In Penal Times, when Catholicism was outlawed and seminaries closed, it was the intention of the Establishment that Catholicism would die out in this country. They reasoned that if there were no priests to celebrate holy Mass, to preach, and teach the faith, then it would be completely eradicated. Alas, the authorities reckoned without such as Cardinal William Allen!

Cardinal Allen’s solution to the lack of priests in England was to found seminaries on the continent for the education and training of boys and young men from that wounded country. The first of these seminaries was founded at Douai in Flanders in 1568. Then, in 1576, The Cardinal converted the English Hospice in Rome into a seminary and its first students arrived in 1577. Since this was a time of persecution in their homeland, it was expedient that the students assumed an alias. David Lewis entered the English College in 1638, when he was 21 years old, and assumed the alias of Charles Baker. He was ordained there in July 1642.
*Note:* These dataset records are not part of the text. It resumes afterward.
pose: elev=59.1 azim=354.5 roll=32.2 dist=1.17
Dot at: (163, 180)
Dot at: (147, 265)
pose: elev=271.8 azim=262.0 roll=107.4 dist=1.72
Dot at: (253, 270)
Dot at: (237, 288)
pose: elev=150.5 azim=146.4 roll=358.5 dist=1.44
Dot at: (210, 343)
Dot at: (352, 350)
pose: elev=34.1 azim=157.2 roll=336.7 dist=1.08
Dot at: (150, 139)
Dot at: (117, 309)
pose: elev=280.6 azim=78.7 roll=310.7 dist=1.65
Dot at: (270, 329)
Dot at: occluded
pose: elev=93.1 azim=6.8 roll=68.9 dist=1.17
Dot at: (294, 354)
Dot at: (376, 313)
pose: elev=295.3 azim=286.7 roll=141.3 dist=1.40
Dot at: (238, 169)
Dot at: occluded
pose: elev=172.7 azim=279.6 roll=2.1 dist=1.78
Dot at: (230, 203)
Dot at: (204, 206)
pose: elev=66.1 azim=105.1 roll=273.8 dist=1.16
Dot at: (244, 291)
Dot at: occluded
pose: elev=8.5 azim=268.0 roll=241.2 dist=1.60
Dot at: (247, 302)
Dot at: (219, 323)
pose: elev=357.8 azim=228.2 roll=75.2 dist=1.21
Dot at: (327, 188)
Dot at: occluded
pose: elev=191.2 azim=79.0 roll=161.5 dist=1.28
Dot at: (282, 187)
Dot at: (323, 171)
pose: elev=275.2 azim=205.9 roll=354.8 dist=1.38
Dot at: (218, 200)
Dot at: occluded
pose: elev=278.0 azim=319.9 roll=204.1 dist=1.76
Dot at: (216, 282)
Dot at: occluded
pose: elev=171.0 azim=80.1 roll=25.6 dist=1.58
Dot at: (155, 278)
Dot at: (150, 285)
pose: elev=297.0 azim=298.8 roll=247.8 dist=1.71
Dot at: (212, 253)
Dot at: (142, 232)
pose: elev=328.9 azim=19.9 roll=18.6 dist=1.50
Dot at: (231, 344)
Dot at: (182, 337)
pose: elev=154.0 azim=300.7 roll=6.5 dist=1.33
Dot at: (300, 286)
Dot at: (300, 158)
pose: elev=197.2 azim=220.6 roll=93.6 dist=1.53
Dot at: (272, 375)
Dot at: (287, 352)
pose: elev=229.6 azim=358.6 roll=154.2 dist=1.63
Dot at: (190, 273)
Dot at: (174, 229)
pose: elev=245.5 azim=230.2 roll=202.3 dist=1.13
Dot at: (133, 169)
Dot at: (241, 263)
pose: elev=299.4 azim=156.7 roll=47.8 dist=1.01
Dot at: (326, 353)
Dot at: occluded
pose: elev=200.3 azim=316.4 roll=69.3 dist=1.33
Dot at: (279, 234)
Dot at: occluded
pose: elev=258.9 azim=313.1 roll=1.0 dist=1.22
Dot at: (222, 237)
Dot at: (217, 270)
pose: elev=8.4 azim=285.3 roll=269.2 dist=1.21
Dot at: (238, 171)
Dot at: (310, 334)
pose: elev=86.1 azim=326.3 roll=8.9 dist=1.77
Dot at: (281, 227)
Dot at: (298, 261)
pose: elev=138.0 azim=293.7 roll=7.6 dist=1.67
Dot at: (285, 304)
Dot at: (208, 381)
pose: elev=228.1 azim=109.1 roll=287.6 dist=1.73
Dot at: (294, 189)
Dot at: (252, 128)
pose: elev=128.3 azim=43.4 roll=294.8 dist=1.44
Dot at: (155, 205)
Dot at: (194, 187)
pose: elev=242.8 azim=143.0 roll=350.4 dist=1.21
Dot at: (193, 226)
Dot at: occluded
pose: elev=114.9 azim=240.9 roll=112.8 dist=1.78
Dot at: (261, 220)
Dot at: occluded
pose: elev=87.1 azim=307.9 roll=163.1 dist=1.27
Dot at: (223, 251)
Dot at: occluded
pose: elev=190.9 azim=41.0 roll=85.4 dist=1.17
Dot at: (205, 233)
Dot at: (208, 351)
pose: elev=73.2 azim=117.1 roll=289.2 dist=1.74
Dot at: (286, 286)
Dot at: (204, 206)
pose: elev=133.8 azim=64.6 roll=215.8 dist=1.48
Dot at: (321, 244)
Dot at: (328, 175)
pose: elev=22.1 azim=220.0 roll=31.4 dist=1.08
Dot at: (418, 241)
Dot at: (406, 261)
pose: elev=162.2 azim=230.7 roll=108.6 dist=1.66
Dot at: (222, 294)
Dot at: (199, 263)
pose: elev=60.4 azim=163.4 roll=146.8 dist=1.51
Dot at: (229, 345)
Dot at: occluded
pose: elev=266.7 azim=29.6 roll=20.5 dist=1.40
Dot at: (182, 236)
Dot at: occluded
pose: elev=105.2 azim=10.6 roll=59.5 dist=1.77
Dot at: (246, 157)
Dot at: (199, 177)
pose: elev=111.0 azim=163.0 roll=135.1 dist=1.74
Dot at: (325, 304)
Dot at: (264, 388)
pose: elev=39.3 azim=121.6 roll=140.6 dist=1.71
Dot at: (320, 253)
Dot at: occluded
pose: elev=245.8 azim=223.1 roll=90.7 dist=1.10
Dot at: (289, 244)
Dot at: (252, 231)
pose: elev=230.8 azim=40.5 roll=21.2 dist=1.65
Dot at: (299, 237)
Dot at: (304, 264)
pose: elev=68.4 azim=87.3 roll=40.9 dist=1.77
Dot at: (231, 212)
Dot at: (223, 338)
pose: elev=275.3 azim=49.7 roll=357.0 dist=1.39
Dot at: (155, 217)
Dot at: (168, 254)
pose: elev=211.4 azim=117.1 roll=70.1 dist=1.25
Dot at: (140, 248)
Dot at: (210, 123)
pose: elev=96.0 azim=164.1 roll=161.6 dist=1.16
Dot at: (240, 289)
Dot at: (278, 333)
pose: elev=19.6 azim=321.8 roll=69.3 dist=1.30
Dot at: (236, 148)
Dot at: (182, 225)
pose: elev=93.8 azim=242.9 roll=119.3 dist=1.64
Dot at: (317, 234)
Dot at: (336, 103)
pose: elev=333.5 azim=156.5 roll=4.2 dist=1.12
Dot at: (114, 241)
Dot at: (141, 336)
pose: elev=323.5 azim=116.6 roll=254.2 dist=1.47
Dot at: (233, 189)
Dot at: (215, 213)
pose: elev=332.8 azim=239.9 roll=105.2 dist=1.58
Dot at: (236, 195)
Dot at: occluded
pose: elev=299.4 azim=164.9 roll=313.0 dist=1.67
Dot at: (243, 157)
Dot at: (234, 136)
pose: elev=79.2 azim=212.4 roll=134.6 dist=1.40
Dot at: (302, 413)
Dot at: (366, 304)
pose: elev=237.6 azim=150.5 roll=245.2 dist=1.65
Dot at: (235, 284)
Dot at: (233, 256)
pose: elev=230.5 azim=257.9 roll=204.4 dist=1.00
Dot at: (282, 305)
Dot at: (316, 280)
Many of the students at the English College had volunteered for the ‘English Mission’. After ordination they would return home to minister to their beleaguered Catholic countrymen who, despite Government hopes and penalties, clung resolutely to the Old Faith! The priests undertook this mission in the full knowledge that the rest of their days would be spent in peril, finding shelter where they could and tending to their flocks amid the ever present dangers of betrayal, arrest and execution.

The College produced a long line of priests who, for their faith, suffered imprisonment or exile. More than forty former students were martyred. The first, or protomartyr, was St Ralph Sherwin who was hanged, drawn and quartered at Tyburn on 1st December 1581. The last alumnus to suffer martyrdom was St David Lewis who was executed at Usk on 27th August 1679. Because of its many martyrs, the College has been known as The Venerable English College since 1818.